EXERCISE INSTRUCTIONS:
Scan the data below and state how many of its lines contain the word "Numerical", giving only the figure.

DATA TO EXAMINE:
########
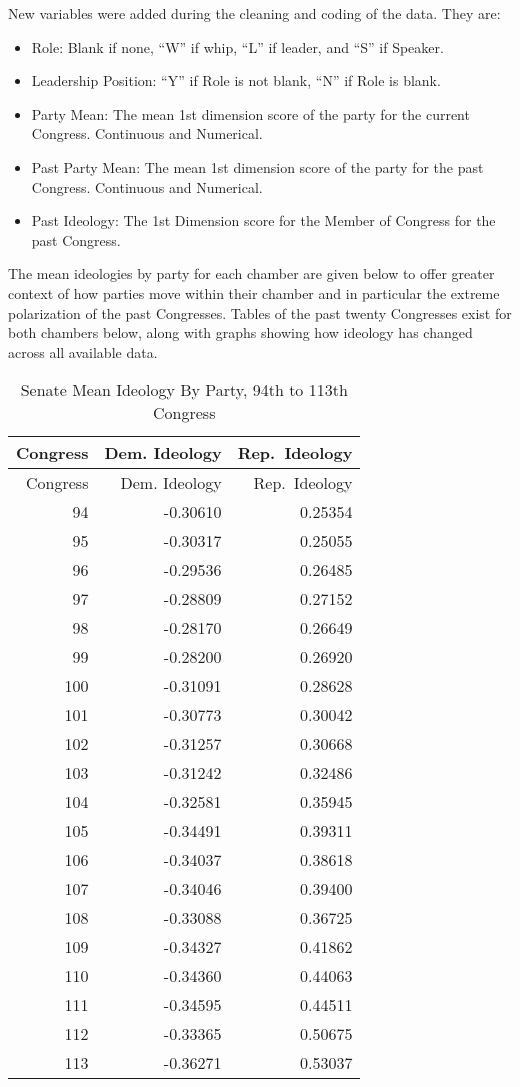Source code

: \documentclass[12pt,twoside]{reedthesis}
\begin{document}
  New variables were added during the cleaning and coding of the data.
  They are:
  
  \begin{itemize}
  \itemsep1pt\parskip0pt
  \item
    Role: Blank if none, ``W'' if whip, ``L'' if leader, and ``S'' if
    Speaker.
  \item
    Leadership Position: ``Y'' if Role is not blank, ``N'' if Role is
    blank.
  \item
    Party Mean: The mean 1st dimension score of the party for the current
    Congress. Continuous and Numerical.
  \item
    Past Party Mean: The mean 1st dimension score of the party for the
    past Congress. Continuous and Numerical.
  \item
    Past Ideology: The 1st Dimension score for the Member of Congress for
    the past Congress.
  \end{itemize}
  
  The mean ideologies by party for each chamber are given below to offer
  greater context of how parties move within their chamber and in
  particular the extreme polarization of the past Congresses. Tables of
  the past twenty Congresses exist for both chambers below, along with
  graphs showing how ideology has changed across all available data.
  
  \newpage
  
  \begin{longtable}[c]{@{}rrr@{}}
  \caption{Senate Mean Ideology By Party, 94th to 113th
  Congress}\tabularnewline
  \toprule
  Congress & Dem. Ideology & Rep.~Ideology\tabularnewline
  \midrule
  \endfirsthead
  \toprule
  Congress & Dem. Ideology & Rep.~Ideology\tabularnewline
  \midrule
  \endhead
  94 & -0.30610 & 0.25354\tabularnewline
  95 & -0.30317 & 0.25055\tabularnewline
  96 & -0.29536 & 0.26485\tabularnewline
  97 & -0.28809 & 0.27152\tabularnewline
  98 & -0.28170 & 0.26649\tabularnewline
  99 & -0.28200 & 0.26920\tabularnewline
  100 & -0.31091 & 0.28628\tabularnewline
  101 & -0.30773 & 0.30042\tabularnewline
  102 & -0.31257 & 0.30668\tabularnewline
  103 & -0.31242 & 0.32486\tabularnewline
  104 & -0.32581 & 0.35945\tabularnewline
  105 & -0.34491 & 0.39311\tabularnewline
  106 & -0.34037 & 0.38618\tabularnewline
  107 & -0.34046 & 0.39400\tabularnewline
  108 & -0.33088 & 0.36725\tabularnewline
  109 & -0.34327 & 0.41862\tabularnewline
  110 & -0.34360 & 0.44063\tabularnewline
  111 & -0.34595 & 0.44511\tabularnewline
  112 & -0.33365 & 0.50675\tabularnewline
  113 & -0.36271 & 0.53037\tabularnewline
  \bottomrule
  \end{longtable}
  
\end{document}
########
THE COMPLETED TASK:
2